Erschöpfung, Erleichterung – es war ein bisschen von beidem, was die Deutschen nach dem 2:1 empfanden. Der Sieg bescherte ihnen die Qualifikation für Olympia und brachte sie ins EM-Finale gegen Titelverteidiger Holland (heute, 15 Uhr); doch kaum jemand hatte erwartet, dass die Spanierinnen sich als derart hartnäckig erweisen würden. Eine Woche zuvor hatten sich die Deutschen in einem Trainingsspiel noch mit 5:0 durchgesetzt, was also sollte ihnen im Halbfinale passieren?

Der Großteil der deutschen Mannschaft saß am Sonntag auf der Tribüne, als Spanien den großen Favoriten Holland 1:0 besiegte. „Das war wichtig für uns“, sagte Natascha Keller. Die Deutschen sahen, dass die Spanier sich „mit Händen und Füßen verteidigen“ und dass sie dazu noch eine fast unüberwindbare Torhüterin haben. Der Anschauungsunterricht könnte sich sogar als doppelt hilfreich erweisen. Zum einen wussten die Deutschen, dass Spanien sich nicht so ohne weiteres würde wegspielen lassen; zum anderen dürften sie mitbekommen haben, dass sie auch im Finale nicht ohne Chance sind. Fanny Rinne sah die Verzweiflung „in den Augen den Holländerinnen“, je länger sie gegen Spanien dem Rückstand hinterherliefen. Man kann sich also leicht ausmalen, welchen Plan die Deutschen gegen den Turnierfavoriten verfolgen werden: Sie werden versuchen, selbst ein bisschen Spanien zu sein.

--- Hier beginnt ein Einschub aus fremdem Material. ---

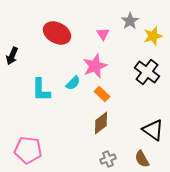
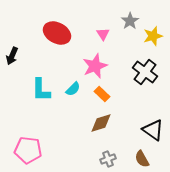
black cross: moved 2 px left
cyan semicircle: moved 6 px down
brown diamond: rotated 20 degrees clockwise
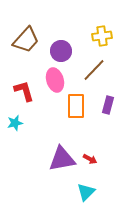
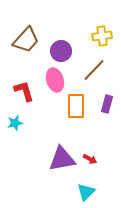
purple rectangle: moved 1 px left, 1 px up
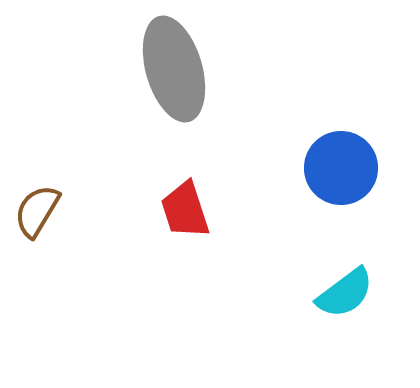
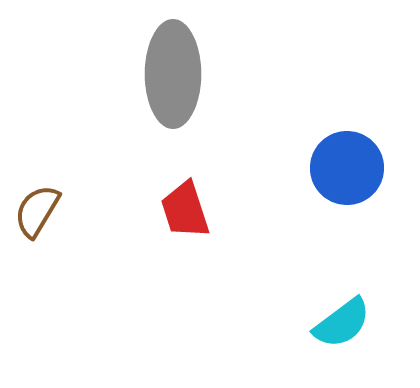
gray ellipse: moved 1 px left, 5 px down; rotated 16 degrees clockwise
blue circle: moved 6 px right
cyan semicircle: moved 3 px left, 30 px down
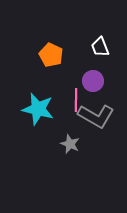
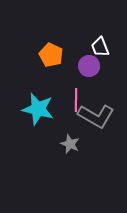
purple circle: moved 4 px left, 15 px up
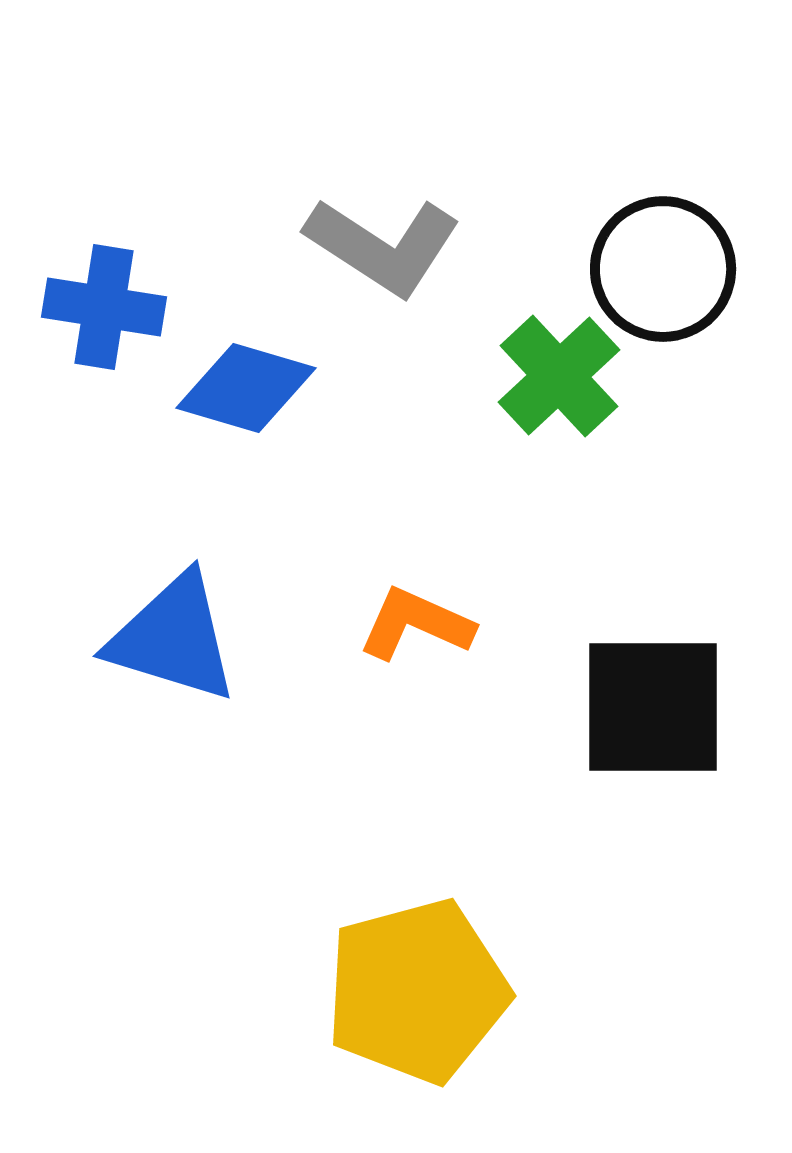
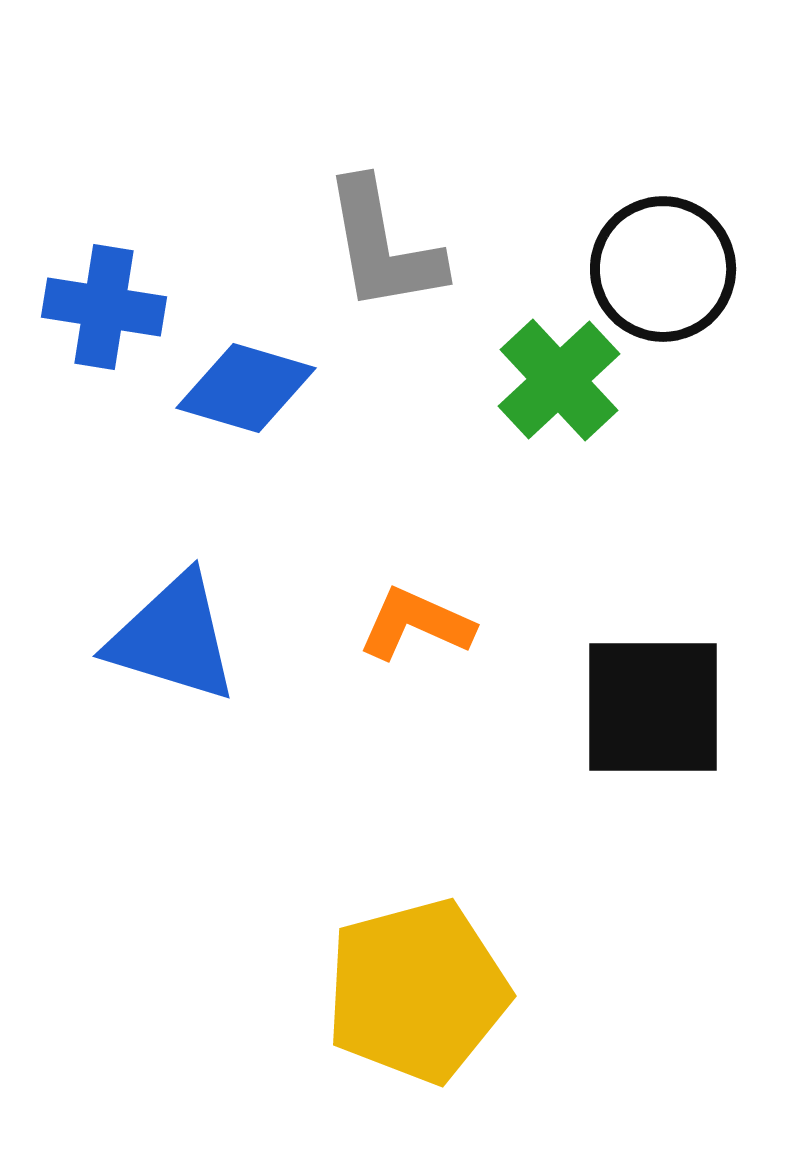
gray L-shape: rotated 47 degrees clockwise
green cross: moved 4 px down
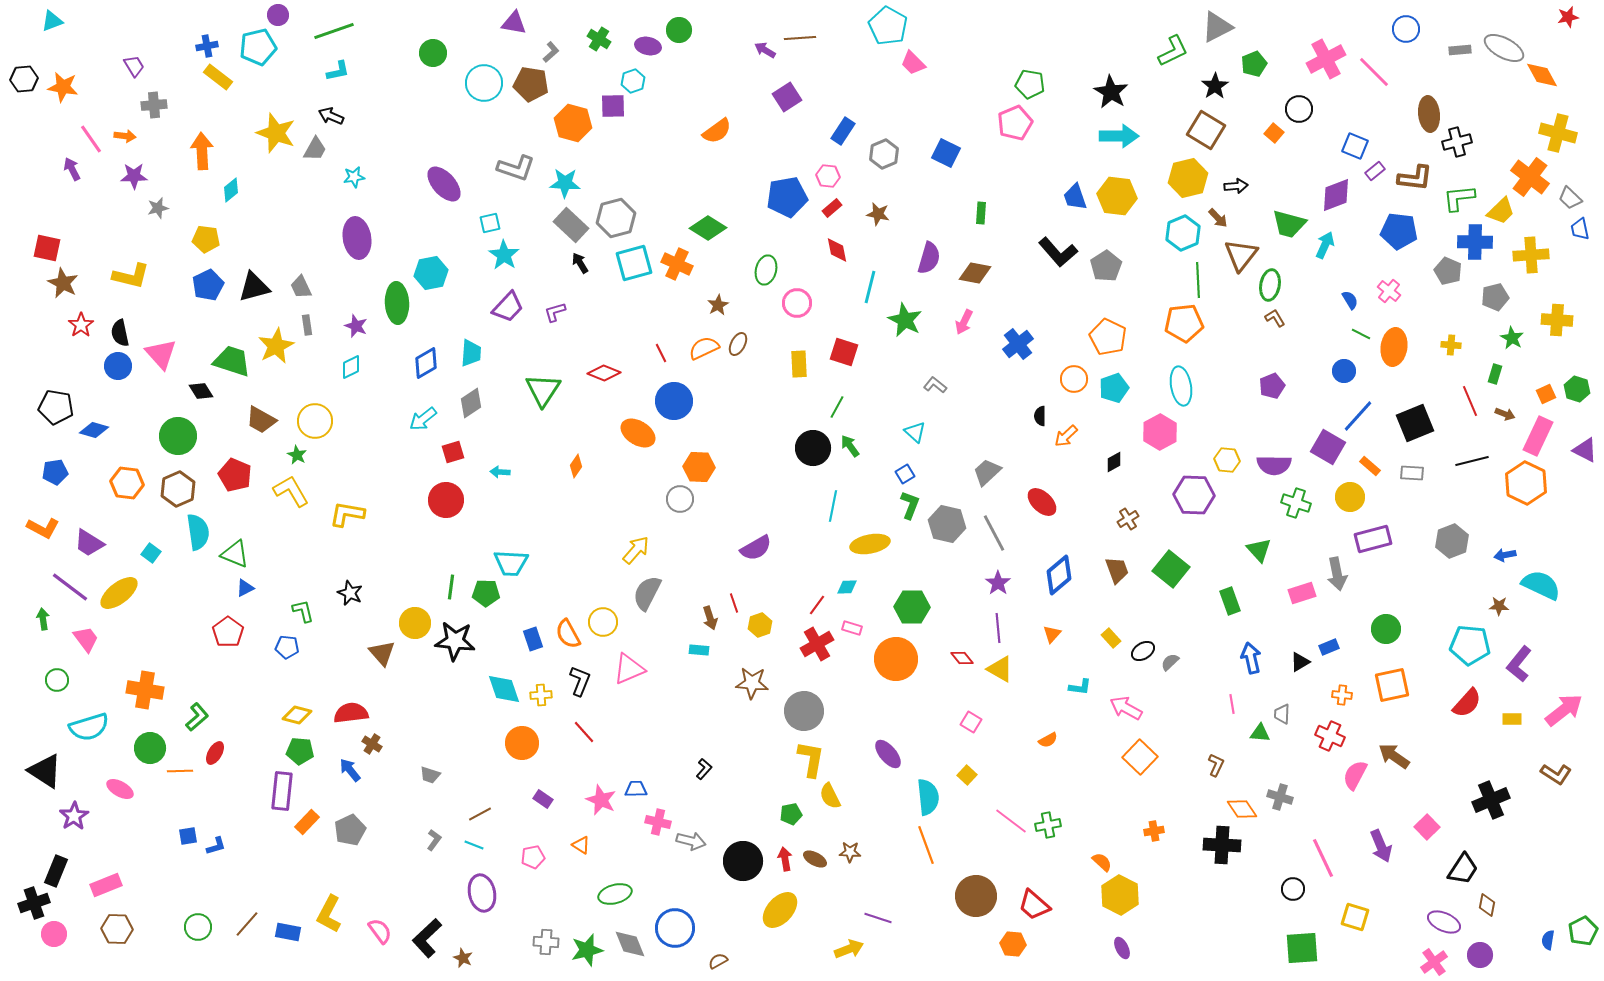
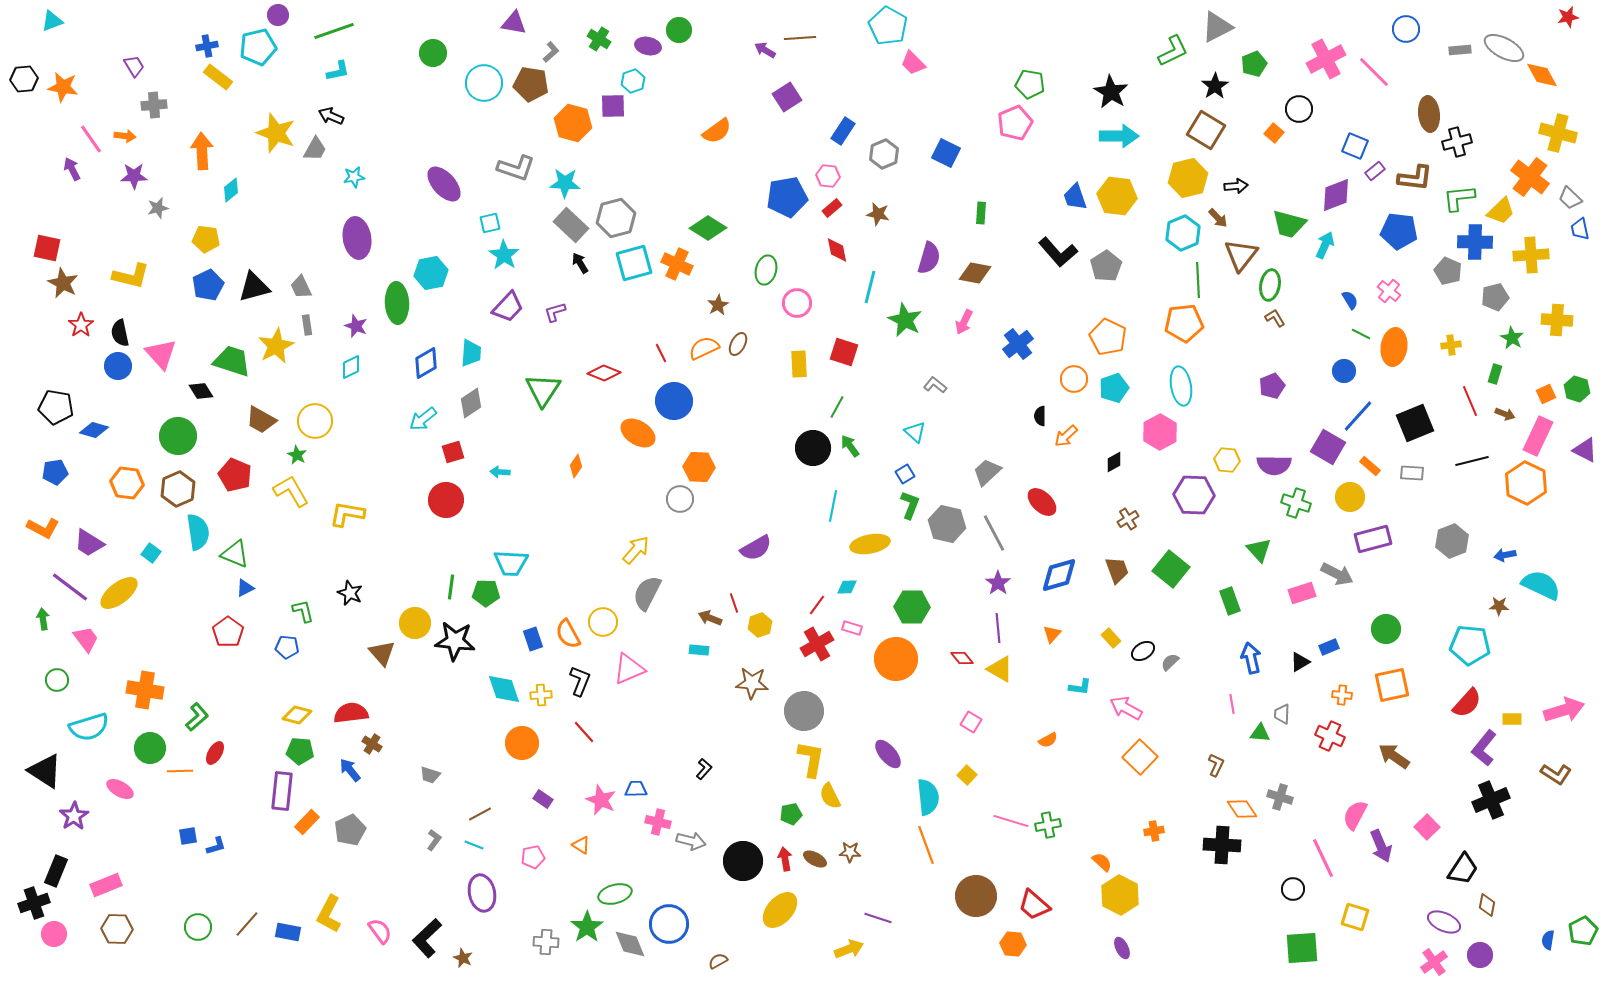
yellow cross at (1451, 345): rotated 12 degrees counterclockwise
gray arrow at (1337, 574): rotated 52 degrees counterclockwise
blue diamond at (1059, 575): rotated 24 degrees clockwise
brown arrow at (710, 618): rotated 130 degrees clockwise
purple L-shape at (1519, 664): moved 35 px left, 84 px down
pink arrow at (1564, 710): rotated 21 degrees clockwise
pink semicircle at (1355, 775): moved 40 px down
pink line at (1011, 821): rotated 20 degrees counterclockwise
blue circle at (675, 928): moved 6 px left, 4 px up
green star at (587, 950): moved 23 px up; rotated 20 degrees counterclockwise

Zum vierten Mal hintereinander steht die Nationalmannschaft in einem EM-Finale, und zum vierten Mal heißt der Gegner Holland. Zweimal siegte Holland, einmal, vor vier Jahren, Deutschland. Rinne sieht den Rekordeuropameister als Favorit. Aber Holland sei längst keine Übermannschaft mehr. „Sie sind eindeutig verwundbar“, sagt Deutschlands Kapitänin. „Wenn sie hinten liegen, werden sie sehr nervös.“ Gut zu wissen. Jetzt müssen die Deutschen nur noch in Führung gehen.